*TEXTAUSZUG:*
* * *

Wäre eine Rückkehr zu T-Mobile auch für Sie denkbar?

Eigentlich nicht. Ich habe einen guten Vertrag bei Milram, nicht nur finanziell. Es ist auch so, dass die Verantwortlichen – ob es jetzt die Sportgruppe ist mit Gianluigi Stanga oder der Hauptsponsor Nordmilch – mir im letzten Jahr die Chance gegeben haben, das Team zu wechseln und eine neue Mannschaft aufzubauen. Sie haben sehr viel in mich investiert, vor allem Vertrauen, und das möchte ich jetzt auch rechtfertigen.

Möglicherweise, wenn Ihr Vertrag mit Milram ausläuft?

Dann gibt es die Möglichkeit, im Radsport zu bleiben oder etwas anderes zu machen.

Sie sagten, wenn Sie die WM in diesem Jahr gewonnen hätten, wäre Schluss gewesen. Bedeutet das für 2007: Rücktritt nach einem möglichen WM-Sieg?

Ich stelle mich den Problemen, wenn sie auf mich zukommen. Ich möchte jetzt gar nicht weiter darüber nachdenken, was 2007 ist.

Im ersten Halbjahr sind Sie viele Rennen gemeinsam mit Alessandro Petacchi gefahren. Wie hat das Teamwork mit ihm geklappt?

Vielleicht hatten wir bei dem ein oder anderen Rennen zu Anfang der Saison – ich denke da an Tirreno Adriatico – noch kleine Abstimmungsschwierigkeiten. Aber es ist natürlich auch so, dass der Zug von Fassa Bortolo nicht zu 100 Prozent übernommen werden konnte bei Milram und dass insbesondere Velo und Zabel als die letzten Leute vor Petacchi sich auch erst einmal aneinander gewöhnen mussten. Und ich denke, dafür dass wir auch Fehler gemacht haben, war es eben auch ganz gut. Insgesamt bin ich aber sehr zufrieden.

Hat er als Sprinter eine Fähigkeit, um die Sie ihn beneiden?

* * *

*BITTE BEARBEITEN:*
(A) Nennen Sie alle Personen, die im Interview mit Namen vorkommen.
(B) Schreiben Sie aus dem Interview alles von "Wäre eine Rückkehr" bis hin zu "einem möglichen WM-Sieg?" wortgetreu ab.

* * *

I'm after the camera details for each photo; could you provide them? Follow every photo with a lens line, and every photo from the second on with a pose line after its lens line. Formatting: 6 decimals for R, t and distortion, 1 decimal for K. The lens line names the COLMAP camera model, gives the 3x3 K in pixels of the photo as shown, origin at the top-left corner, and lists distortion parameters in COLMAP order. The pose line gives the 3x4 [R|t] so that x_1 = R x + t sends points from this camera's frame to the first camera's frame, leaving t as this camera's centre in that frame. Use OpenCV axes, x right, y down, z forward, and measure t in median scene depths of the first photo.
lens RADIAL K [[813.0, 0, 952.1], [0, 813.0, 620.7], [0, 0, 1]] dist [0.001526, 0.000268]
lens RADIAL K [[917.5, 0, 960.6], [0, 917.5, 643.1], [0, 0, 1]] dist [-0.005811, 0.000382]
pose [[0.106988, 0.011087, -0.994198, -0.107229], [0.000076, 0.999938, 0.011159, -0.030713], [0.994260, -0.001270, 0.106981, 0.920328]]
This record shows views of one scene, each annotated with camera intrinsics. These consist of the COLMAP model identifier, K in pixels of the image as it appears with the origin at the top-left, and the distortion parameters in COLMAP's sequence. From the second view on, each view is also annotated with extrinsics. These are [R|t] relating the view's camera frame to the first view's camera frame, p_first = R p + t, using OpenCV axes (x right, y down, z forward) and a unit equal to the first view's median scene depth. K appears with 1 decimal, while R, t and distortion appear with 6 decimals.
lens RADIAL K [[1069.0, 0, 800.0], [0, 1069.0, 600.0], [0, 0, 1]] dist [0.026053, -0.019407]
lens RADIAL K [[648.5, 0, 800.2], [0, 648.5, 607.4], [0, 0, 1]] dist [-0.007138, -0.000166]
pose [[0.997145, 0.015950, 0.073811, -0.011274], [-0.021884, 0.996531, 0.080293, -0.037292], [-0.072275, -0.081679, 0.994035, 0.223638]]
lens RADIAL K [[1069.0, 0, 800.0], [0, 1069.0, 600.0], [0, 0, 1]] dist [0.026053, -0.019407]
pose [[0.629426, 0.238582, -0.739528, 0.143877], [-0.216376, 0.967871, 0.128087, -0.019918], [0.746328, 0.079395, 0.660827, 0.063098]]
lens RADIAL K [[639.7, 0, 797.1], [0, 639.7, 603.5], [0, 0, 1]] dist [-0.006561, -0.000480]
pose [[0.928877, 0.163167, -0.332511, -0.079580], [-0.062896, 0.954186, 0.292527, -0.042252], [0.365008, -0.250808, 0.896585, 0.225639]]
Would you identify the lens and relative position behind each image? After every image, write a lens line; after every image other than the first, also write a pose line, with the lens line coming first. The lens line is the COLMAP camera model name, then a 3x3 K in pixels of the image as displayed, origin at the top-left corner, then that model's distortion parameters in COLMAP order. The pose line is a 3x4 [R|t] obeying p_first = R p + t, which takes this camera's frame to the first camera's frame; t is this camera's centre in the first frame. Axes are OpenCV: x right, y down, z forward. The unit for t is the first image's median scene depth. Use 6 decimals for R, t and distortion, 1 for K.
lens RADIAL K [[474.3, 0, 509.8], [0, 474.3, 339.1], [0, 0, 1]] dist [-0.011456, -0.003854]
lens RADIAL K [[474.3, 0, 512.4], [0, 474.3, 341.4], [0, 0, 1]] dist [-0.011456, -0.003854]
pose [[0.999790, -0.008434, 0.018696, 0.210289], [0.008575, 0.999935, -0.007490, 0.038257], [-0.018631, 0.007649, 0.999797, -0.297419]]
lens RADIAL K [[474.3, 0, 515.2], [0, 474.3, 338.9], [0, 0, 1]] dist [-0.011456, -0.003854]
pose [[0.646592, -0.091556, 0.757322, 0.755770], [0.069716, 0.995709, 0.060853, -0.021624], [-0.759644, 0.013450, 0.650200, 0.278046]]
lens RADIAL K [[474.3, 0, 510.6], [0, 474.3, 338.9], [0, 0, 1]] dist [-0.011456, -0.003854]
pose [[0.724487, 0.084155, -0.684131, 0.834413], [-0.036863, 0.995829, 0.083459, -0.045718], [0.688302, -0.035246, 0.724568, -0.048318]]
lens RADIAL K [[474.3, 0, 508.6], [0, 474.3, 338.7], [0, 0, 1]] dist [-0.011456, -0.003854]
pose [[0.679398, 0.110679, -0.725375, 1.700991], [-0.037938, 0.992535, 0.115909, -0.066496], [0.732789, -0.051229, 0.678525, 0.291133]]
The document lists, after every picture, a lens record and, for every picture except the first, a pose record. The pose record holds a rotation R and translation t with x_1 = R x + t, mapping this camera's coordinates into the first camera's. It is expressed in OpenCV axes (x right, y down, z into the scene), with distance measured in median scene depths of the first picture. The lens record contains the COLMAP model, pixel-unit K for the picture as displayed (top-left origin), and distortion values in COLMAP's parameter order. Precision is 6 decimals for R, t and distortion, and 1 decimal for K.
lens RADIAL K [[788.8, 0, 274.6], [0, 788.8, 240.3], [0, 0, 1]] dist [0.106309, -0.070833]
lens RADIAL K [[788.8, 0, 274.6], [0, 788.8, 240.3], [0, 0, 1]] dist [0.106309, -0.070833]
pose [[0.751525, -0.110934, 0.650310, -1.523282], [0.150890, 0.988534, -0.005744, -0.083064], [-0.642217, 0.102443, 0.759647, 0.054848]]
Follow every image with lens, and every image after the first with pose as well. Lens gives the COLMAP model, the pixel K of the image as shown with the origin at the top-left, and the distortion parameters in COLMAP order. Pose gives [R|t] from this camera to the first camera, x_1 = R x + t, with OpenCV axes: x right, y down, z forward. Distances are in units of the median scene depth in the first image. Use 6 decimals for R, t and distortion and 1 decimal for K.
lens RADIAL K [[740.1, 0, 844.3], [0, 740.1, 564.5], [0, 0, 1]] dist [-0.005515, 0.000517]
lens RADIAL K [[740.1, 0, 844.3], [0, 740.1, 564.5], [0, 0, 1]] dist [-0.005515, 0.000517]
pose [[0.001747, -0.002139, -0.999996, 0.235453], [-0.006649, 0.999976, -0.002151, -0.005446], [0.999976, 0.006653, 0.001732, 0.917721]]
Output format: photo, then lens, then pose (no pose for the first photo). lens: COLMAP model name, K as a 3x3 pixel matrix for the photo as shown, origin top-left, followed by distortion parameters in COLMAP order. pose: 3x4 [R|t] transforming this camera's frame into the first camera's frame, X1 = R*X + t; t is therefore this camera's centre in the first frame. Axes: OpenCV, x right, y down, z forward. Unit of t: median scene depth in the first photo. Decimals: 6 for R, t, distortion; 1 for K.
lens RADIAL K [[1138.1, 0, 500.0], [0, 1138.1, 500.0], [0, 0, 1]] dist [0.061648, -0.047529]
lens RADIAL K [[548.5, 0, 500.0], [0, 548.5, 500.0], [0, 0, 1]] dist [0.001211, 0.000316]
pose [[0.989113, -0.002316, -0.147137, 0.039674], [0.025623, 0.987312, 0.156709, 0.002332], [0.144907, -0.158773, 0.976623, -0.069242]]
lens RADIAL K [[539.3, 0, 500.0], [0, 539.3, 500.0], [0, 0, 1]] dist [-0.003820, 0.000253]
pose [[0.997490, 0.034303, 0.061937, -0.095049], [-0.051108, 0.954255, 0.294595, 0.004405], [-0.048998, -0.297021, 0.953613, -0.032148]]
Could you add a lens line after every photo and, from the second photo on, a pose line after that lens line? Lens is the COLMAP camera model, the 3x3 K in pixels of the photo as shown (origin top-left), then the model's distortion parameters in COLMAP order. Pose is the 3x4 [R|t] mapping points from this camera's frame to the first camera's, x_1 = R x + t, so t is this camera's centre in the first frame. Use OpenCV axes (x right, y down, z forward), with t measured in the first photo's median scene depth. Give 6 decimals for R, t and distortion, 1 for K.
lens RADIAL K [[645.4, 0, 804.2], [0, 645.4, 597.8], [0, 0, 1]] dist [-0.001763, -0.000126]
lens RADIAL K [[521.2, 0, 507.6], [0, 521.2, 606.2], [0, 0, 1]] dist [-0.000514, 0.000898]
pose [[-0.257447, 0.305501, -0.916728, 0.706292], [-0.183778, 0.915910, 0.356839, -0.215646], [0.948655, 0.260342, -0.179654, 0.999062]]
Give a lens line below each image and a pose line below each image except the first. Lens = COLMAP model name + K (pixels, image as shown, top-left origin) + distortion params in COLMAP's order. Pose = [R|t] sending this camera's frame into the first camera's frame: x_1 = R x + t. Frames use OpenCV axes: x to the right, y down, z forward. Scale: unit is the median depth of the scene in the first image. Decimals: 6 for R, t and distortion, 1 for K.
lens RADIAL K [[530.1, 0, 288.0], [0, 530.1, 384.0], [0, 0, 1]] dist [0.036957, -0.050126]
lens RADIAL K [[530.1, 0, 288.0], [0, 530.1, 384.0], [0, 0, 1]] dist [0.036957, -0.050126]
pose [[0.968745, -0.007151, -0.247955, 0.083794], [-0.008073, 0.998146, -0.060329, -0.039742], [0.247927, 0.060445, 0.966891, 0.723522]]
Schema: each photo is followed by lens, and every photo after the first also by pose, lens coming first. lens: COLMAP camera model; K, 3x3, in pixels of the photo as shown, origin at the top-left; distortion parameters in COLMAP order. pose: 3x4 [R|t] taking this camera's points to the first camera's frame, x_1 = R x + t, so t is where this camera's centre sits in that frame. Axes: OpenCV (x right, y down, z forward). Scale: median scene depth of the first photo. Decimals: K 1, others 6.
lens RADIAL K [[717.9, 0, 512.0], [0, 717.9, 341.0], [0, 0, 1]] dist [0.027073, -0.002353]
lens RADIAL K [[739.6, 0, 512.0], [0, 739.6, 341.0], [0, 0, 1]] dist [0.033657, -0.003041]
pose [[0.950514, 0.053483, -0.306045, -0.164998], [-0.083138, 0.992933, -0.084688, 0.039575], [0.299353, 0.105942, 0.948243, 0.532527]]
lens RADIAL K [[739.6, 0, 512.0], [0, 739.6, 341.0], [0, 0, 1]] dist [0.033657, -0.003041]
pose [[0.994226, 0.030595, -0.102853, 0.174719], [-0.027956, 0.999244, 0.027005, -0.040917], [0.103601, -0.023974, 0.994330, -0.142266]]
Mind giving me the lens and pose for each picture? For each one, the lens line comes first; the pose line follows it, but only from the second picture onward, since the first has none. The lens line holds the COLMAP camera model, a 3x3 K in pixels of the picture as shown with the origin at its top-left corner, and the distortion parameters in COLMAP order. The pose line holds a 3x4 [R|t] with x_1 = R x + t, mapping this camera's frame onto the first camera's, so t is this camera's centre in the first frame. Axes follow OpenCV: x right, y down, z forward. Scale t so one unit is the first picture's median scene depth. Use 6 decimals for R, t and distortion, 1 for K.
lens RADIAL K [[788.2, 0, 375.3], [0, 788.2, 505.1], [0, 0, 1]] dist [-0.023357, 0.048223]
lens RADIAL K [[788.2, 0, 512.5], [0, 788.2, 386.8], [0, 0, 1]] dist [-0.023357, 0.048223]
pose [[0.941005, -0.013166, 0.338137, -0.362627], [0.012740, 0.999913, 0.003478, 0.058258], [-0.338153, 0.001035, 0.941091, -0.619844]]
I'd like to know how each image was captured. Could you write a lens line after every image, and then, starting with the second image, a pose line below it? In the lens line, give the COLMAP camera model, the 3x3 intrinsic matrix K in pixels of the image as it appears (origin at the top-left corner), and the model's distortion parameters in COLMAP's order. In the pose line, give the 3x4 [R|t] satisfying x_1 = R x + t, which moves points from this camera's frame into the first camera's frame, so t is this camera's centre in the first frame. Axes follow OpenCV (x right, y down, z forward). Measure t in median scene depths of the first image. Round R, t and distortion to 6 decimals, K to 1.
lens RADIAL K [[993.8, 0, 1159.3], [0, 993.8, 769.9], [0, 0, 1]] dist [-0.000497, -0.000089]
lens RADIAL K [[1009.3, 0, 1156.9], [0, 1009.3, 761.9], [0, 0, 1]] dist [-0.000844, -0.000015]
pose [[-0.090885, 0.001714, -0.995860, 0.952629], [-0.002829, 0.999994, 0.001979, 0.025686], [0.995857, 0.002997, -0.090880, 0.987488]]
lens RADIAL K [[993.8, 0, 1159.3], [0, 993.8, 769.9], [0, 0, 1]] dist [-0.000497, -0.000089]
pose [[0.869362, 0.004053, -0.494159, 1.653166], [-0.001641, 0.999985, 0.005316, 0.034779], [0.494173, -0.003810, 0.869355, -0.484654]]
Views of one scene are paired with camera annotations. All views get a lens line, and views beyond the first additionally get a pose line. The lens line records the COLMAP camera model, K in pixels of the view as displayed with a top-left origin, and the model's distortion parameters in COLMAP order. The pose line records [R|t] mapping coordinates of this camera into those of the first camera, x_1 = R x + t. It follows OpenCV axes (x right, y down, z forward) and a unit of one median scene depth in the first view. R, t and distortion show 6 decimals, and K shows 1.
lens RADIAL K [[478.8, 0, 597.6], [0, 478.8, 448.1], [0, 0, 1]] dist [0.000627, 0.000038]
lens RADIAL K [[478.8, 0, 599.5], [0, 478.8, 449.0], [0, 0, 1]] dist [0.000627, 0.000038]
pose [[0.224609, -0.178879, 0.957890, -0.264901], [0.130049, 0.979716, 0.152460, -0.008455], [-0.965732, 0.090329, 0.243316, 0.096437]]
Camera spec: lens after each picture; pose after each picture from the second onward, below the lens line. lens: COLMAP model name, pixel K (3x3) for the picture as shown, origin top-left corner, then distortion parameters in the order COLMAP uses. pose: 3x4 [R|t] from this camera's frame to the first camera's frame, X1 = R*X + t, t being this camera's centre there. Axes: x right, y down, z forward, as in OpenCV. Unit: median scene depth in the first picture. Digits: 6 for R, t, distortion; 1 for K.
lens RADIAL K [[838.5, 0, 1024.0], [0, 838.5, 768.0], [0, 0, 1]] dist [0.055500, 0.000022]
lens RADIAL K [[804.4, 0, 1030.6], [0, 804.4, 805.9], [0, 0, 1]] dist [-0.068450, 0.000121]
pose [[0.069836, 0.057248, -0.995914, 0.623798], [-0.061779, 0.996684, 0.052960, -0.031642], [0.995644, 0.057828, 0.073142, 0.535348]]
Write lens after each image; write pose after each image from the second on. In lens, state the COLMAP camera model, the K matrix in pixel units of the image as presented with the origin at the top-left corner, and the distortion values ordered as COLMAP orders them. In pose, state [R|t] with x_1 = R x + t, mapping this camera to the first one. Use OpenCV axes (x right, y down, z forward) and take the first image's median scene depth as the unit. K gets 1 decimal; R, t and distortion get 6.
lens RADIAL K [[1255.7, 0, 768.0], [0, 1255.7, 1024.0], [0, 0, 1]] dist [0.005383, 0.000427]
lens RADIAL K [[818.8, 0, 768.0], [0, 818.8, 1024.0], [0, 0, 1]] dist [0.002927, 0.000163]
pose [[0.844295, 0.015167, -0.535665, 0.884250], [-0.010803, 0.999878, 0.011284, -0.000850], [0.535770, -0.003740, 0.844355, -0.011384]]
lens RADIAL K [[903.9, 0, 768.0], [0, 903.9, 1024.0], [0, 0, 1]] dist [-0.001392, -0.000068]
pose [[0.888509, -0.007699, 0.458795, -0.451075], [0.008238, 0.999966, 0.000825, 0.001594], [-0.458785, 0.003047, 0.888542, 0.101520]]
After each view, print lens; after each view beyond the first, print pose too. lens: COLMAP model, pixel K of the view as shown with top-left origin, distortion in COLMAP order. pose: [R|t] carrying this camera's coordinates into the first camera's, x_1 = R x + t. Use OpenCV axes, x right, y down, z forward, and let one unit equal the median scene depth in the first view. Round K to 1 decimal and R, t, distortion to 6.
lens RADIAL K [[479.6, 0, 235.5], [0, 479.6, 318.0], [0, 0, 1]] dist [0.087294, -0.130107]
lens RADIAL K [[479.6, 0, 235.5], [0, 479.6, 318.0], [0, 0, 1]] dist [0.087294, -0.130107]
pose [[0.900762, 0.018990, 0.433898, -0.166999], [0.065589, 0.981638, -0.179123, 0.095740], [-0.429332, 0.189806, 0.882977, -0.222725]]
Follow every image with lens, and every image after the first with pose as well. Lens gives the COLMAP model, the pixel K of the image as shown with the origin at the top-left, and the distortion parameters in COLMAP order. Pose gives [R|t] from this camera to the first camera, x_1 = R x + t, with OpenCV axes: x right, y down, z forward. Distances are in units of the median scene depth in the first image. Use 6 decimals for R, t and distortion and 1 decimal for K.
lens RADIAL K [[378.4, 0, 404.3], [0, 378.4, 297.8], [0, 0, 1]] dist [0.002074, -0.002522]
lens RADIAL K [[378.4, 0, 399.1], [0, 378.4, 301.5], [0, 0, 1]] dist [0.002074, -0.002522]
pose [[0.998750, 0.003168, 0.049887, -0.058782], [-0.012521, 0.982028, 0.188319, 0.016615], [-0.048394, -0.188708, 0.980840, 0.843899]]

* * *

*LÖSUNGEN UNTEN:*
(A) Gianluigi Stanga, Alessandro Petacchi, Velo, Zabel

(B)
Wäre eine Rückkehr zu T-Mobile auch für Sie denkbar?

Eigentlich nicht. Ich habe einen guten Vertrag bei Milram, nicht nur finanziell. Es ist auch so, dass die Verantwortlichen – ob es jetzt die Sportgruppe ist mit Gianluigi Stanga oder der Hauptsponsor Nordmilch – mir im letzten Jahr die Chance gegeben haben, das Team zu wechseln und eine neue Mannschaft aufzubauen. Sie haben sehr viel in mich investiert, vor allem Vertrauen, und das möchte ich jetzt auch rechtfertigen.

Möglicherweise, wenn Ihr Vertrag mit Milram ausläuft?

Dann gibt es die Möglichkeit, im Radsport zu bleiben oder etwas anderes zu machen.

Sie sagten, wenn Sie die WM in diesem Jahr gewonnen hätten, wäre Schluss gewesen. Bedeutet das für 2007: Rücktritt nach einem möglichen WM-Sieg?